KANAL 7'deyken askeri vesayete çok rahatsızlık verdik, çok canlarını sıktık, gözlerine batan çok 'muzırlık'lar yaptık, çok tatlarını kaçırdık.
Onlar da kışlalara, karargahlara ve askeri lojmanlara sokmadılar bizi. Lojmanlardaki ortak antenlerden çıkardılar, kumandalarda yasakladılar. Davalarla, akreditasyon ambargolarıyla, teftişlerle, cezalarla, ekran karartmalarla sıkıştırdılar; ‘irticayla mücadele’ bahanesiyle çok üstümüze geldiler...
Ama uydudan komple atılmadı Kanal 7. El konmadı, başına kayyum
atanmadı. İflahını kesmediler, kesemediler.
Ancak madem, ne bugün o güne benzemektedir. Ne seçilmişlerle
yürüyen bugünkü rejim, cuntacılarla yürüyen o günkü vesayet
rejimiyle kıyas edilebilir. Ve ne de Kanal 7’nin o günkü konumuyla
Koza-İpek medyasına halihazırda yöneltilen suçlamalar arasında
herhangi bir ‘paralel’lik kurmak mümkündür...
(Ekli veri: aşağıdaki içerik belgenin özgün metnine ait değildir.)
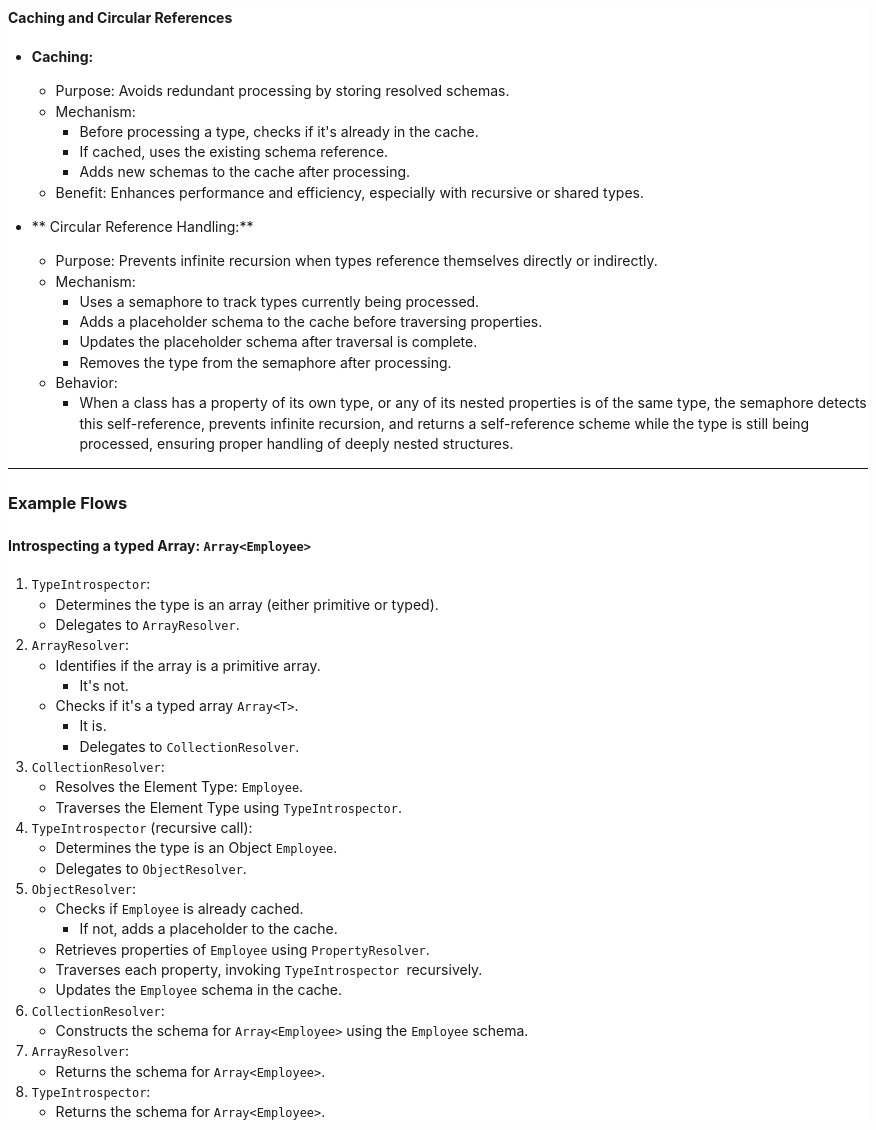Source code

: #### Caching and Circular References

- **Caching:**
    - Purpose: Avoids redundant processing by storing resolved schemas.
    - Mechanism:
        - Before processing a type, checks if it's already in the cache.
        - If cached, uses the existing schema reference.
        - Adds new schemas to the cache after processing.
    - Benefit: Enhances performance and efficiency, especially with recursive or shared types.

- ** Circular Reference Handling:**
    - Purpose: Prevents infinite recursion when types reference themselves directly or indirectly.
    - Mechanism:
        - Uses a semaphore to track types currently being processed.
        - Adds a placeholder schema to the cache before traversing properties.
        - Updates the placeholder schema after traversal is complete.
        - Removes the type from the semaphore after processing.
    - Behavior:
        - When a class has a property of its own type, or any of its nested properties is of the same type,
          the semaphore detects this self-reference, prevents infinite recursion, and returns a self-reference
          scheme while the type is still being processed, ensuring proper handling of deeply nested structures.

---

### Example Flows

#### Introspecting a typed Array: `Array<Employee>`

1. `TypeIntrospector`:
    - Determines the type is an array (either primitive or typed).
    - Delegates to `ArrayResolver`.
2. `ArrayResolver`:
    - Identifies if the array is a primitive array.
        - It's not.
    - Checks if it's a typed array `Array<T>`.
        - It is.
        - Delegates to `CollectionResolver`.
3. `CollectionResolver`:
    - Resolves the Element Type: `Employee`.
   - Traverses the Element Type using `TypeIntrospector`.
4. `TypeIntrospector` (recursive call):
    - Determines the type is an Object `Employee`.
    - Delegates to `ObjectResolver`.
5. `ObjectResolver`:
    - Checks if `Employee` is already cached.
        - If not, adds a placeholder to the cache.
    - Retrieves properties of `Employee` using `PropertyResolver`.
   - Traverses each property, invoking `TypeIntrospector `recursively.
    - Updates the `Employee` schema in the cache.
6. `CollectionResolver`:
    - Constructs the schema for `Array<Employee>` using the `Employee` schema.
7. `ArrayResolver`:
    - Returns the schema for `Array<Employee>`.
8. `TypeIntrospector`:
    - Returns the schema for `Array<Employee>`.
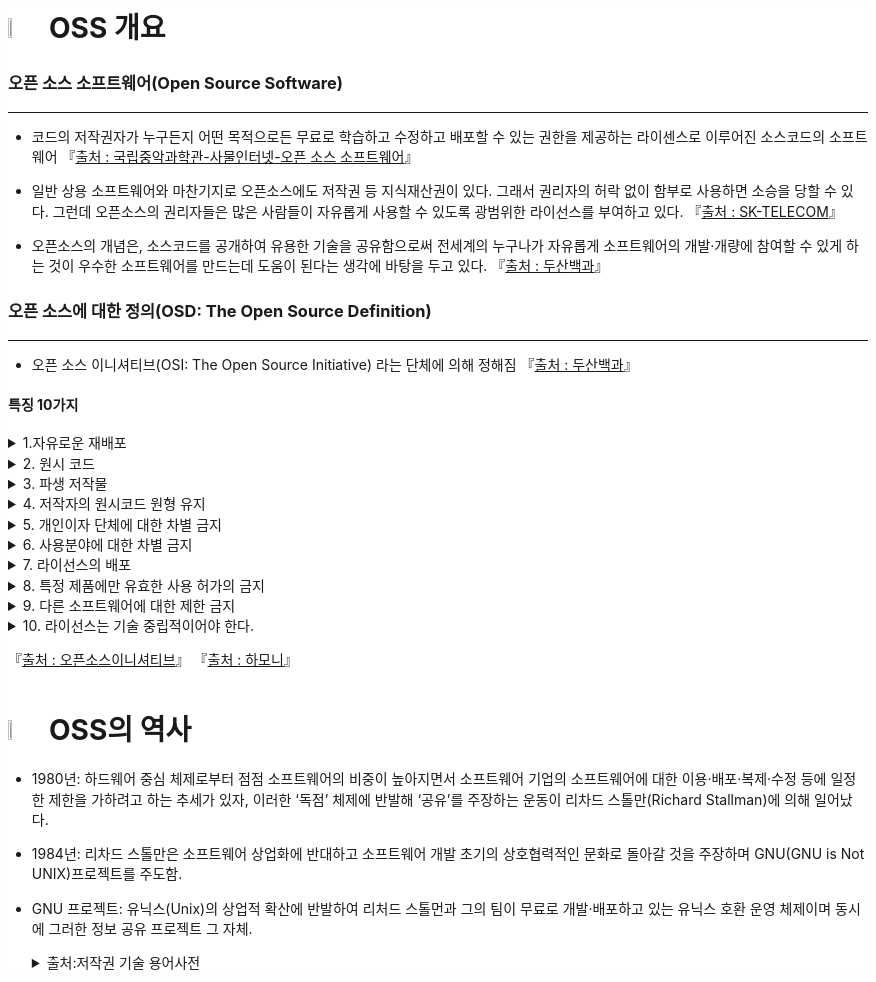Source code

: # <img src="https://user-images.githubusercontent.com/114343532/193459496-50b0e084-403a-4395-8faa-318cd852fc97.png" width ="4%" height = "4%"> OSS 개요

### 오픈 소스 소프트웨어(Open Source Software)
------------------------------
* 코드의 저작권자가 누구든지 어떤 목적으로든 무료로 학습하고 수정하고 배포할 수 있는 권한을 제공하는 라이센스로 이루어진  소스코드의 소프트웨어 
『[출처 : 국립중악과학관-사물인터넷-오픈 소스 소프트웨어](https://terms.naver.com/entry.naver?docId=3386840&categoryId=58369&cid=58369, "naver link")』
* 일반 상용 소프트웨어와 마찬기지로 오픈소스에도 저작권 등 지식재산권이 있다. 그래서 권리자의 허락 없이 함부로 사용하면 소승을 당할 수 있다. 그런데 오픈소스의 권리자들은 많은 사람들이 자유롭게 사용할 수 있도록 광범위한 라이선스를 부여하고 있다.
『[출처 : SK-TELECOM](https://sktelecom.github.io/guide/use/license/)』

* 오픈소스의 개념은, 소스코드를 공개하여 유용한 기술을 공유함으로써 전세계의 누구나가 자유롭게 소프트웨어의 개발·개량에 참여할 수 있게 하는 것이 우수한 소프트웨어를 만드는데 도움이 된다는 생각에 바탕을 두고 있다.
『[출처 : 두산백과](https://terms.naver.com/entry.naver?docId=1228317&cid=40942&categoryId=32837)』

### 오픈 소스에 대한 정의(OSD: The Open Source Definition)
------------------------------------------
* 오픈 소스 이니셔티브(OSI: The Open Source Initiative) 라는 단체에 의해 정해짐
『[출처 : 두산백과](https://terms.naver.com/entry.naver?docId=1228317&cid=40942&categoryId=32837)』

#### 특징 10가지
<details><summary>1.자유로운 재배포</summary></details>
      
<details><summary>2. 원시 코드</summary></details>
<details><summary>3. 파생 저작물</summary></details>
<details><summary>4. 저작자의 원시코드 원형 유지</summary></details>
<details><summary>5. 개인이자 단체에 대한 차별 금지</summary></details>
<details><summary>6. 사용분야에 대한 차별 금지</summary></details>
<details><summary>7. 라이선스의 배포</summary></details>
<details><summary>8. 특정 제품에만 유효한 사용 허가의 금지</summary></details>
<details><summary>9. 다른 소프트웨어에 대한 제한 금지</summary></details>
<details><summary>10. 라이선스는 기술 중립적이어야 한다.</summary></details>

『[출처 : 오픈소스이니셔티브](https://opensource.org/osd)』
『[출처 : 하모니](https://hamonikr.org/oss/51202)』

# <img src="https://user-images.githubusercontent.com/105197524/193439102-e97e0590-b83f-450a-90ba-a350e90cd01e.png" width="4%" height= "4%"> OSS의 역사
- 1980년: 하드웨어 중심 체제로부터 점점 소프트웨어의 비중이 높아지면서 소프트웨어 기업의 소프트웨어에 대한 이용·배포·복제·수정 등에 일정한 제한을 가하려고 하는 추세가 있자, 이러한 ‘독점’ 체제에 반발해 ‘공유’를 주장하는 운동이 리차드 스톨만(Richard Stallman)에 의해 일어났다.

- 1984년: 리차드 스톨만은 소프트웨어 상업화에 반대하고 소프트웨어 개발 초기의 상호협력적인 문화로 돌아갈 것을 주장하며 GNU(GNU is Not UNIX)프로젝트를 주도함.
* GNU 프로젝트: 유닉스(Unix)의 상업적 확산에 반발하여 리처드 스톨먼과 그의 팀이 무료로 개발·배포하고 있는 유닉스 호환 운영 체제이며 동시에 그러한 정보 공유 프로젝트 그 자체.

  <details><summary>출처:저작권 기술 용어사전</summary></details>
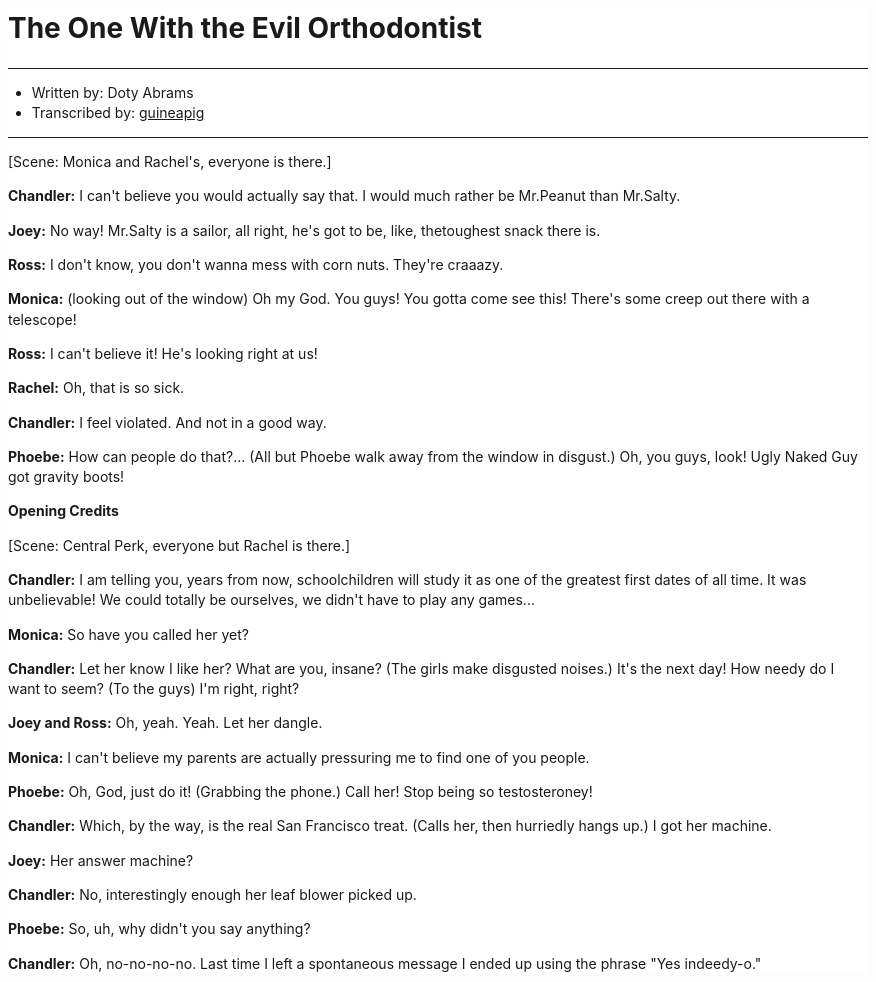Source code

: # The One With the Evil Orthodontist

---

- Written by: Doty Abrams
- Transcribed by: [guineapig](mailto:Ericaasen1@aol.com)

---

[Scene: Monica and Rachel's, everyone is there.]

**Chandler:** I can't believe you would actually say that. I would much rather be Mr.Peanut than Mr.Salty.

**Joey:** No way! Mr.Salty is a sailor, all right, he's got to be, like, thetoughest snack there is.

**Ross:** I don't know, you don't wanna mess with corn nuts. They're craaazy.

**Monica:** (looking out of the window) Oh my God. You guys! You gotta come see this! There's some creep out there with a telescope!

**Ross:** I can't believe it! He's looking right at us!

**Rachel:** Oh, that is so sick.

**Chandler:** I feel violated. And not in a good way.

**Phoebe:** How can people do that?... (All but Phoebe walk away from the window in disgust.) Oh, you guys, look! Ugly Naked Guy got gravity boots!

**Opening Credits**

[Scene: Central Perk, everyone but Rachel is there.]

**Chandler:** I am telling you, years from now, schoolchildren will study it as one of the greatest first dates of all time. It was unbelievable! We could totally be ourselves, we didn't have to play any games...

**Monica:** So have you called her yet?

**Chandler:** Let her know I like her? What are you, insane? (The girls make disgusted noises.) It's the next day! How needy do I want to seem? (To the guys) I'm right, right?

**Joey and Ross:** Oh, yeah. Yeah. Let her dangle.

**Monica:** I can't believe my parents are actually pressuring me to find one of you people.

**Phoebe:** Oh, God, just do it! (Grabbing the phone.) Call her! Stop being so testosteroney!

**Chandler:** Which, by the way, is the real San Francisco treat. (Calls her, then hurriedly hangs up.) I got her machine.

**Joey:** Her answer machine?

**Chandler:** No, interestingly enough her leaf blower picked up.

**Phoebe:** So, uh, why didn't you say anything?

**Chandler:** Oh, no-no-no-no. Last time I left a spontaneous message I ended up using the phrase "Yes indeedy-o."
Üstelik madem geçmişte yapılan haksızlıklar, bugün yapılanlara
haklılık kazandırmaz. Suimisal emsal olmaz, kötü örnek, örnek
değildir...
Öyleyse mukayese etmek gereksiz, yanlış ve yanıltıcıdır deyip hadi
bunu geçiyorum.
* * *
Fakat beni de galiz küfürlerin önüne atan şu örneği alın mesela. Cumhuriyet gazetesinin cumartesi günkü ‘Skandal kayıt’ manşetinin asıl kendisi bir skandaldı.